Iqbal Gharbi est chef du département des civilisations à l’université de la Zitouna, à Tunis.
Jeune Afrique : Une femme qui enseigne la charia et les préceptes religieux à l’université de la Zitouna, n’est-ce pas une position assez paradoxale ?
Iqbal Gharbi : L’islam n’a jamais interdit aux femmes d’accéder au savoir, au contraire. L’université d’Al-Qaraouiyine, à Fès, a été fondée par une femme, et le Prophète tenait le plus grand compte de l’avis de ses épouses. Quand j’ai débuté, en 1980, j’ai rencontré d’énormes réticences, mais, en vingt ans, l’évolution, les transformations sociales et la révolution médiatique ont changé la donne.
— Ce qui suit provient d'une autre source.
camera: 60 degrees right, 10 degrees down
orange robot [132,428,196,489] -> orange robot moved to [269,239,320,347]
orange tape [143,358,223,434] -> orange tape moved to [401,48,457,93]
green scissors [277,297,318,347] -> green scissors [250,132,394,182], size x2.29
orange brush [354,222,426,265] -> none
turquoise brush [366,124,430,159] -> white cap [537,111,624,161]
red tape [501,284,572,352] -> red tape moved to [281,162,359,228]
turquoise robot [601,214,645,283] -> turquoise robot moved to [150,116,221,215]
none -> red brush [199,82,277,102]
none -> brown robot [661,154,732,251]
De plus en plus de Tunisiennes portent le voile, alors qu’elles n’y sont pas obligées…
Il n’y a pas un voile, mais des voiles, qui signifient que la modernité n’est pas satisfaisante car elle a accompli plus de chemin à l’échelle économique qu’au niveau individuel. L’émergence de ces voiles est associée à une histoire propre à chaque femme ; en Tunisie, c’est purement lié à une trajectoire personnelle. Certaines le portent pour se rendre anonymes et fuir les pressions familiales, d’autres le vivent comme un phénomène de mode. Pour de nombreuses jeunes femmes, il fait partie d’une stratégie matrimoniale, tandis que, pour d’autres, c’est un moment passager. Chacune porte en elle la raison de ce choix. Le hijab, en revanche, est l’expression d’un engagement politique, une sorte de slogan. Derrière lui, il y a toute l’interprétation rétrograde de la charia. Pour autant, le code du statut personnel, présenté par le législateur tunisien comme un ijtihad [effort d’interprétation, NDLR] issu d’une lecture progressiste des textes coraniques, n’est en rien une rupture laïque vis-à-vis des règles de l’islam.
Sur quels points les femmes tunisiennes doivent-elles être vigilantes ?
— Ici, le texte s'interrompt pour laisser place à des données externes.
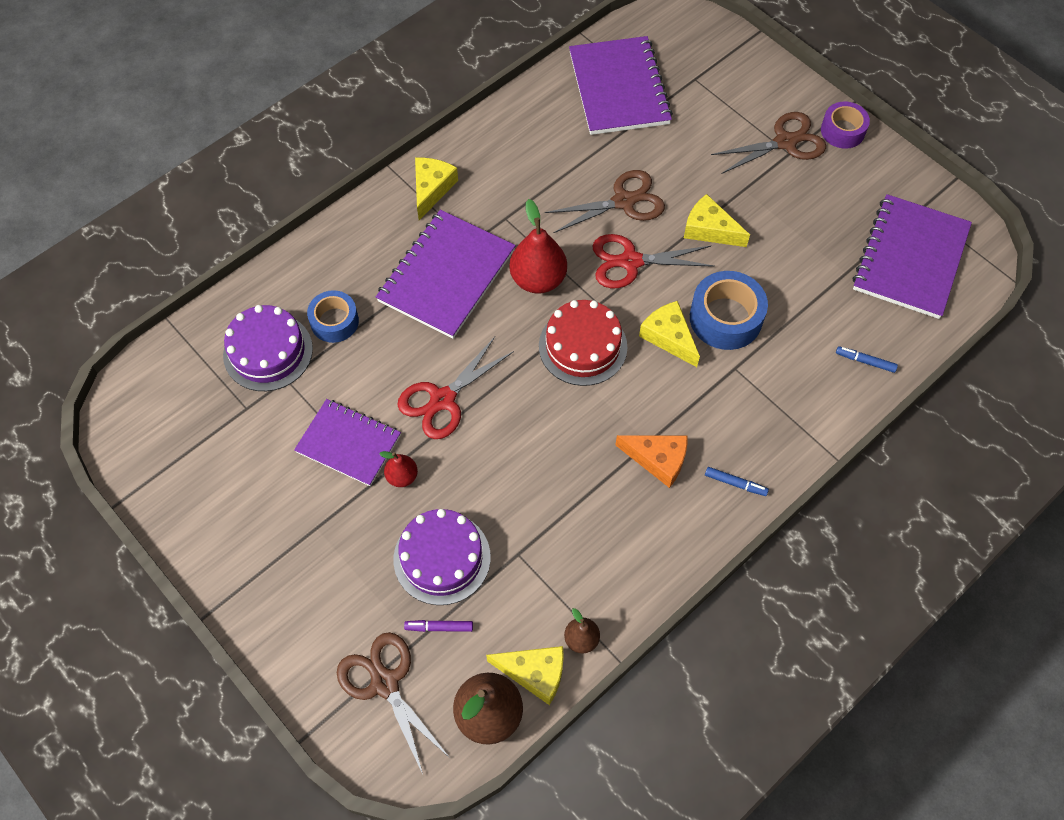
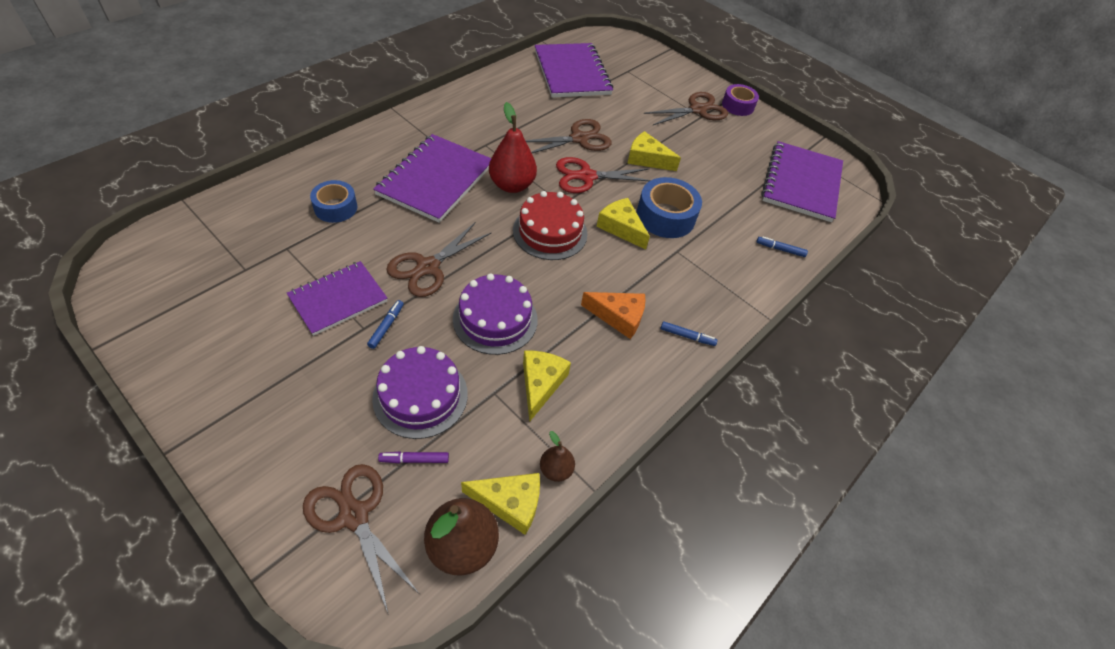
camera: 10 degrees left, 10 degrees down
purple cake [223,305,313,391] -> purple cake moved to [453,274,538,355]
purple notebook [294,399,401,486] -> purple notebook turned 60 degrees counterclockwise [287,261,387,336]
red pear [379,451,418,487] -> blue marker [367,300,404,349]
red scissors [397,337,514,439] -> brown scissors [386,222,492,297]
yellow cheese [415,158,458,220] -> yellow cheese moved to [523,351,571,422]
La crise internationale a fragilisé la main-d’œuvre féminine. En Tunisie, la femme est forte de ses acquis et se réalise à travers le travail. Mais elle subit une pression sociale et doit souvent reverser ses revenus à sa famille. Elle est alors victime d’une sorte de régression mentale et d’une lecture rétrograde et misogyne de l’islam propagée par les prédicateurs wahhabites des chaînes satellitaires arabes. Dans leur discours, ces derniers prônent, entre autres, le port du voile, qui n’est en réalité qu’une mauvaise réponse à de vraies questions d’identité, de justice sociale et de religiosité privée. Les femmes doivent s’affranchir de cette influence.
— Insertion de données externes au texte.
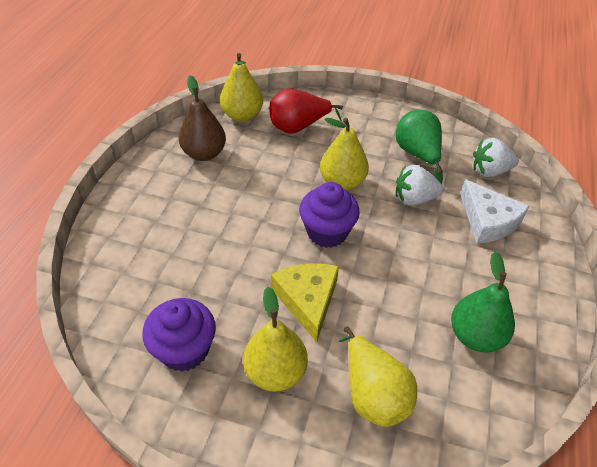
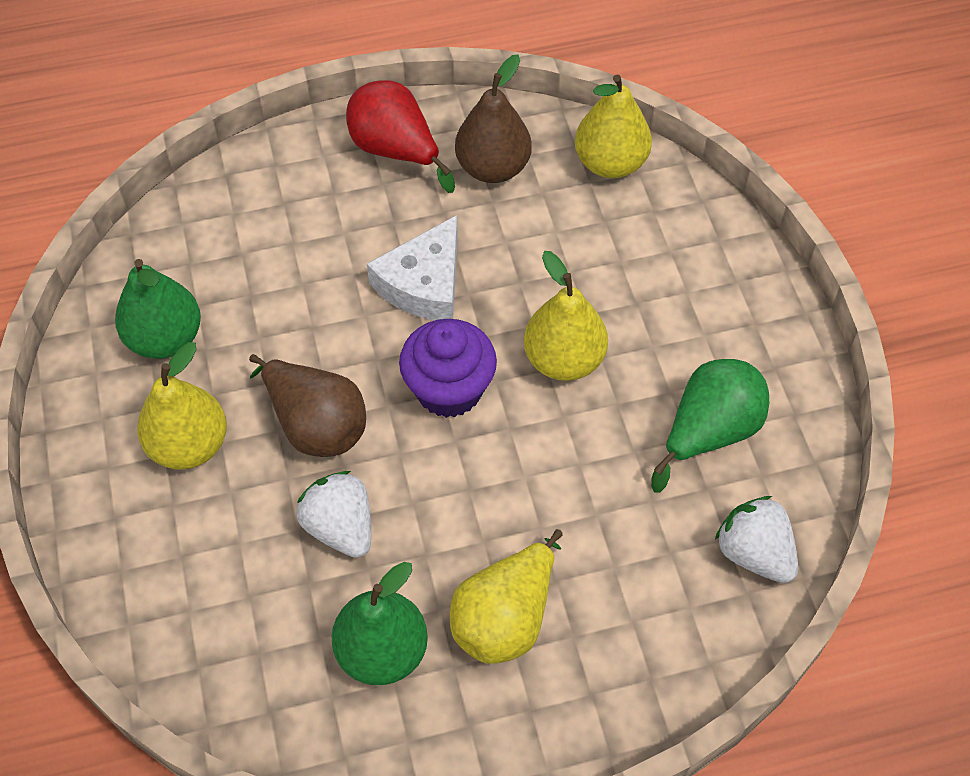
camera: 60 degrees right, 10 degrees up
purple cupcake [142,298,216,372] -> green pear [115,259,201,359]
red pear [269,88,343,134] -> red pear moved to [346,80,455,193]
yellow cheese [271,263,339,342] -> brown pear [249,354,366,457]
yellow pear [339,326,417,427] -> yellow pear moved to [450,529,563,664]
white strawberry [396,165,443,206] -> white strawberry moved to [297,471,371,558]
white cheese [460,179,529,243] -> white cheese moved to [367,215,458,321]

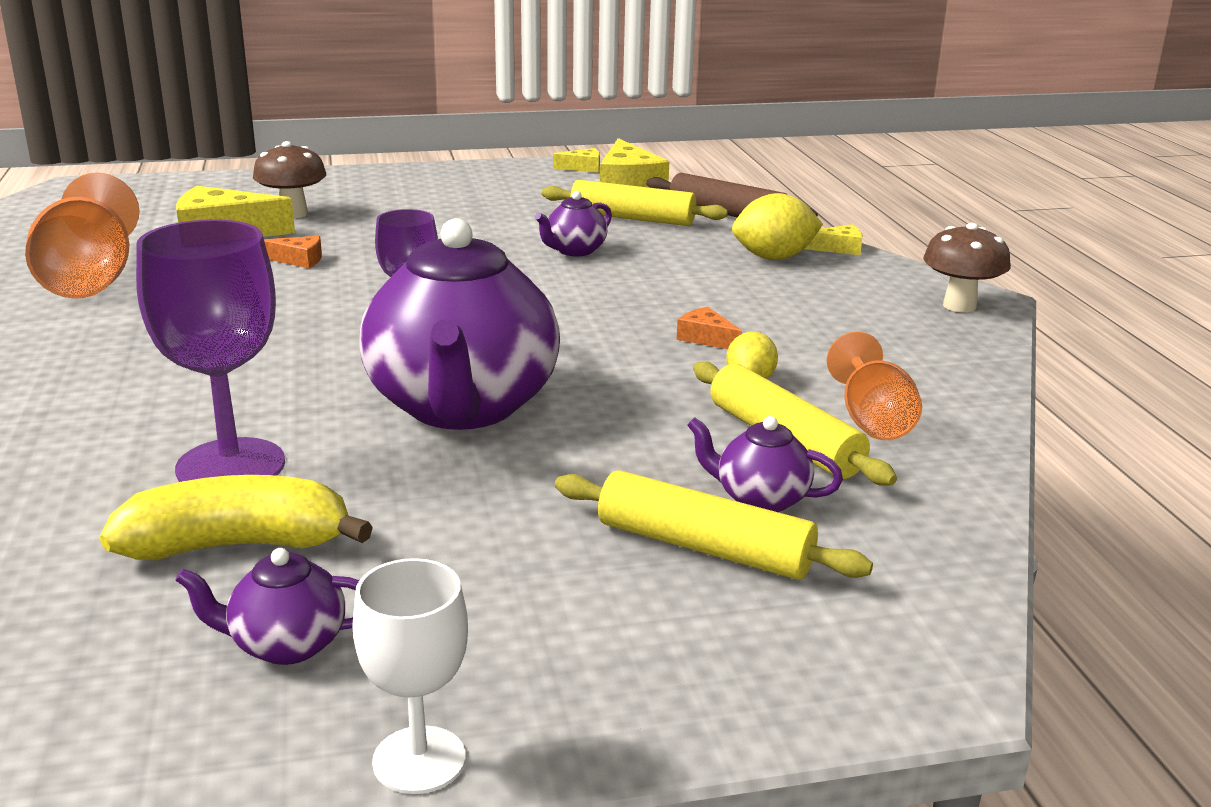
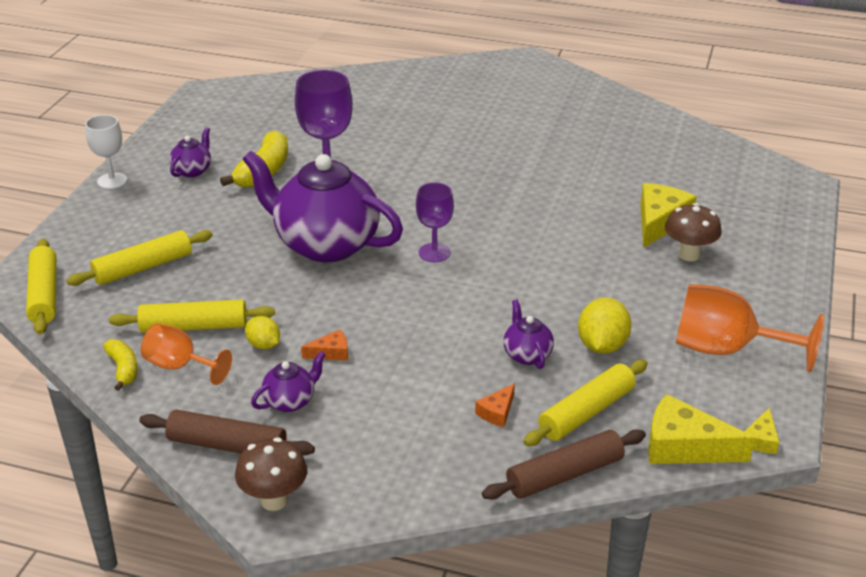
camera: 120 degrees right, 10 degrees up
orange goblet [25,173,139,299] -> orange goblet moved to [676,284,824,372]
orange cheese [264,236,322,268] -> orange cheese moved to [475,383,515,427]
purple teapot [687,416,843,512] -> purple teapot moved to [251,351,326,412]
yellow lemon [732,193,823,260] -> yellow lemon moved to [578,298,631,354]
yellow cheese [805,224,863,255] -> none
none -> yellow rolling pin [26,238,56,335]
none -> yellow banana [103,339,138,391]
none -> brown rolling pin [139,410,315,456]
Il faut aussi par ailleurs réapprendre aux enfants et aux jeunes à développer une réflexion. L’éducation est déficiente, elle produit d’excellents techniciens, mais elle ne leur fournit pas les éléments d’un art de penser fondé sur l’intelligence. Il est essentiel de renouer avec un enseignement des valeurs démocratiques.
Qu’est-ce qui vous révolte ?
Que la spiritualité de l’islam et son humanisme aient été perdus de vue, occultés par une lecture littéraliste des textes sacrés, avec son lot de débats stériles. Répéter « l’islam est une religion de paix et de tolérance » après chaque attentat meurtrier ne suffit pas à réhabiliter l’islam, ni à valoriser l’image des Arabes et des musulmans dans l’opinion occidentale. Le dogme doit être adapté à la réalité, il est tout à fait compatible avec la modernité. Les femmes devraient véhiculer une lecture éclairée du Coran et non pas subir le prosélytisme. Le vivre ensemble est en danger ; il est urgent de trouver un équilibre à l’échelle individuelle, où l’ego des hommes puisse cohabiter avec les dimensions multiples de la femme.